Prompt: Copy the lines below word for word, leaving out the pictures.

Data in this exercise:
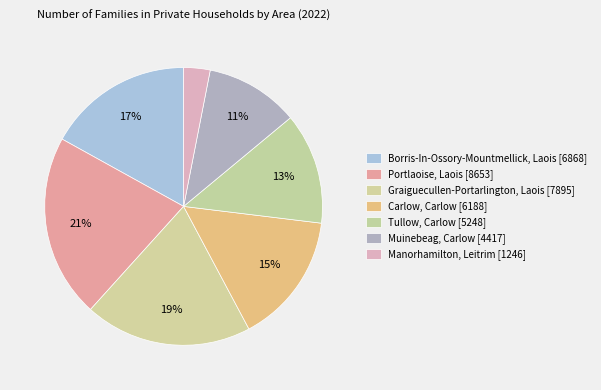

Is there any slice that represents more than half of the pie?

No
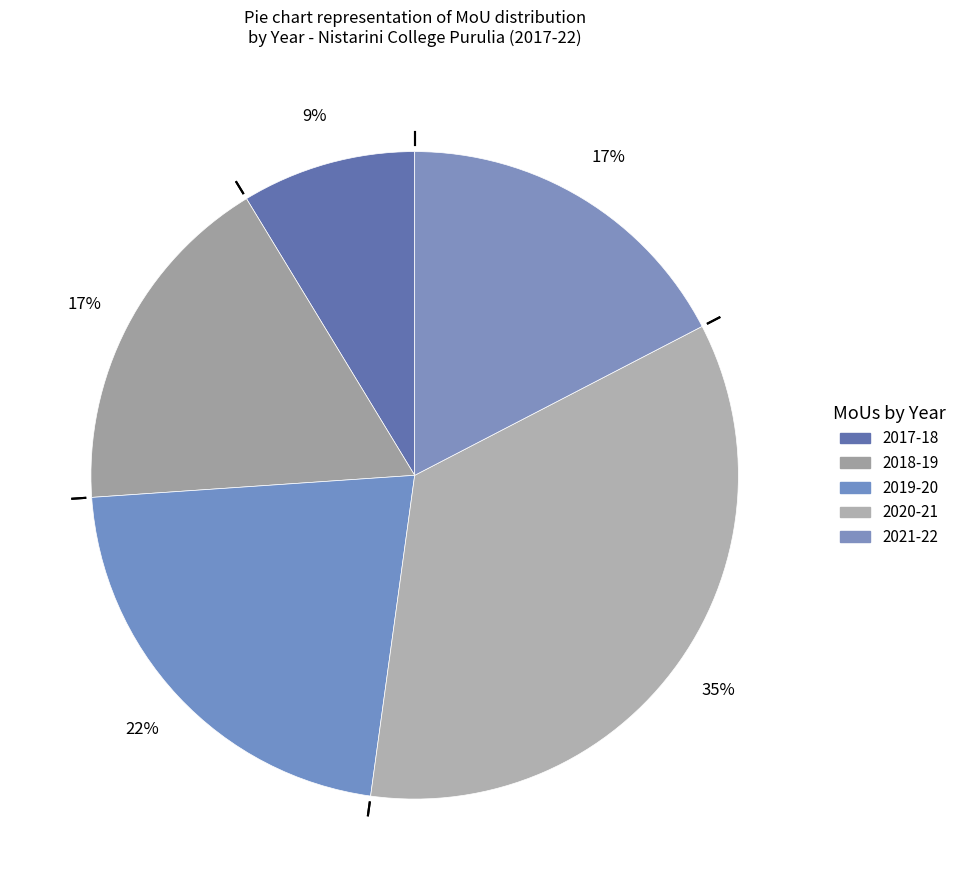

Is there any slice that represents more than half of the pie?

No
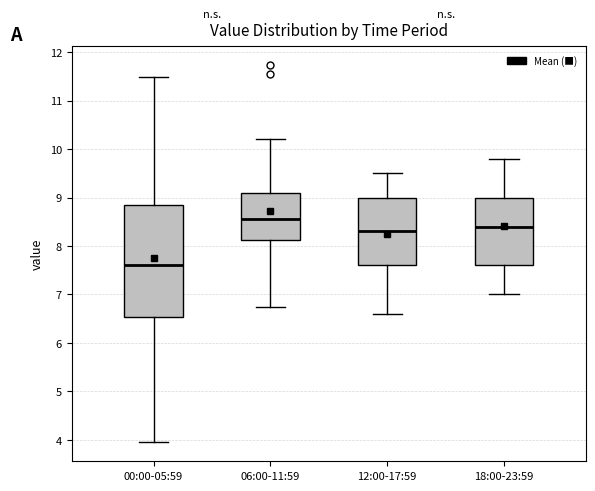

Reading left to right, transcribe this box plot: for each box, give where its median line is, the range the box spans, and where its two whiskers end, as read against the y-axis. The values are not printed on the chart, so give them approximately, as read against the axis.

00:00-05:59: median 7.6, box 6.5 to 8.9, whiskers 4.0 to 11.5
06:00-11:59: median 8.6, box 8.1 to 9.1, whiskers 6.8 to 10.2
12:00-17:59: median 8.3, box 7.6 to 9.0, whiskers 6.6 to 9.5
18:00-23:59: median 8.4, box 7.6 to 9.0, whiskers 7.0 to 9.8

Finished exercise:
Is there any slice that represents more than half of the pie?

No

Is there any slice that represents more than half of the pie?

No

Reading left to right, transcribe this box plot: for each box, give where its median line is, the range the box spans, and where its two whiskers end, as read against the y-axis. The values are not printed on the chart, so give them approximately, as read against the axis.

00:00-05:59: median 7.6, box 6.5 to 8.9, whiskers 4.0 to 11.5
06:00-11:59: median 8.6, box 8.1 to 9.1, whiskers 6.8 to 10.2
12:00-17:59: median 8.3, box 7.6 to 9.0, whiskers 6.6 to 9.5
18:00-23:59: median 8.4, box 7.6 to 9.0, whiskers 7.0 to 9.8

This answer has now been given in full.